Para a socióloga, no Brasil faltam instrumentos estatísticos para medir o impacto dos processos de trabalho em homens e mulheres. “A organização do trabalho tem consequências importantes sobre a saúde e a visão dicotômica entre os antigos e os atuais processos de trabalho não dá conta da análise. […] Há desigualdades sociais e sexuais na saúde da mesma forma que há no trabalho e as pesquisas científicas costumam generalizar mulheres e homens, o homem é o sexo de base”, criticou.
A necessidade de mais presença das feministas no estudo da relação entre gênero, trabalho e saúde foi citada por Estela Aquino na apresentação “Contribuições do Programa Integrado em Gênero e Saúde, ao estudo da relação trabalho, gênero e saúde”. Para a pesquisadora, “A invisibilidade da produção acadêmica feminista permanece. Buscar alternativas do ponto de vista teórico e recriar instrumentos ainda são desafios. […] É importante o diálogo transdisciplinar para vencer a ciência androcêntrica que invisibiliza e obscurece”.

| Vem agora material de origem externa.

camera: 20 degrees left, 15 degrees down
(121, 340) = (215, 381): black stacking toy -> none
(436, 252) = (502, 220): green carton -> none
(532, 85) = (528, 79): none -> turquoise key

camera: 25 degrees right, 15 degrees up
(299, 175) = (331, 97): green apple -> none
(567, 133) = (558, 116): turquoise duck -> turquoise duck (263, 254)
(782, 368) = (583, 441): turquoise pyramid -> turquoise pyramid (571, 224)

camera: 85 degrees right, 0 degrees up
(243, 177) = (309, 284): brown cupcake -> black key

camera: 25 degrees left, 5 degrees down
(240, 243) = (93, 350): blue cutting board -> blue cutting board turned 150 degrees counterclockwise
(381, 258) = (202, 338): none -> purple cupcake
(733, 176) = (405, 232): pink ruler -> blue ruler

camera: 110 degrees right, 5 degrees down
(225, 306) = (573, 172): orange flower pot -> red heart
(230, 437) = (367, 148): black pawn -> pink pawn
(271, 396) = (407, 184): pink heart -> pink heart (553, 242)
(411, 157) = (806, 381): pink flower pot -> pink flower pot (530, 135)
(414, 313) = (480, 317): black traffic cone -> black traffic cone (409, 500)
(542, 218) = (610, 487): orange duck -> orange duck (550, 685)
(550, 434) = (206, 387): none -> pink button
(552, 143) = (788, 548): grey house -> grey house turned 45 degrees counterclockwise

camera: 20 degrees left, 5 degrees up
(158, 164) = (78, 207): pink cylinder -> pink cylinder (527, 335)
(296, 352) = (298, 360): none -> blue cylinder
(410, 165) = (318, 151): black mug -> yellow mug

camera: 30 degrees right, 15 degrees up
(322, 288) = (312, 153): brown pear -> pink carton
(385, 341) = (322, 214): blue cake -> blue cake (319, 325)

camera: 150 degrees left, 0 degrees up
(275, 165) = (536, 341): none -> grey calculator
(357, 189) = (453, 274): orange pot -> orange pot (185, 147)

Estela Aquino apresentou um panorama dos estudos feministas: da invisibilidade das atividades laborais das mulheres e desconhecimento dos efeitos do trabalho sobre sua saúde nos anos 70 à ampliação das investigações e uso do gênero como uma categoria analítica para pensar práticas, relações sociais e de poder nos anos 90. Destacou também resultados de pesquisas que apontam o conflito trabalho família com anulação de fronteiras – mulheres se preocupavam com a casa no trabalho e com o trabalho em casa –, a naturalização da dupla jornada de trabalho da mulher e os impactos do trabalho noturno em mulheres geralmente escolhido para conciliar a atividade com outro trabalho ou cuidar das crianças.
No segundo dia do colóquio, a mesa-redonda “As tensões entre a produção do cuidado e as suas condições socio-institucionais no Brasil”, coordenada por Leny Trad, contou com novas apresentações de Helena Hirata, que tratou sobre a temática “O cuidado no Brasil: uma perspectiva comparativa internacional” e Nadya Araújo Guimarães, que discutiu “A diversidade do trabalho de cuidado: tensões nas fronteiras profissionais, reconhecimento e identidades”. No encerramento, Isabela Cardoso falou sobre “Trabalho em saúde no Brasil: tendências e desafios”. Para a pesquisadora, também diretora do ISC-UFBA, o colóquio superou as expectativas. “O diálogo com as pesquisadoras convidadas abriu um leque de oportunidades de pesquisa colaborativa. Foi possível identificar os interesses dos nossos grupos de pesquisa e as convergências em relação aos objetos de estudo com vistas a estabelecer uma cooperação interinstitucional envolvendo docentes, pesquisadores, mestrandos e doutorandos do Instituto de Saúde Coletiva”, concluiu.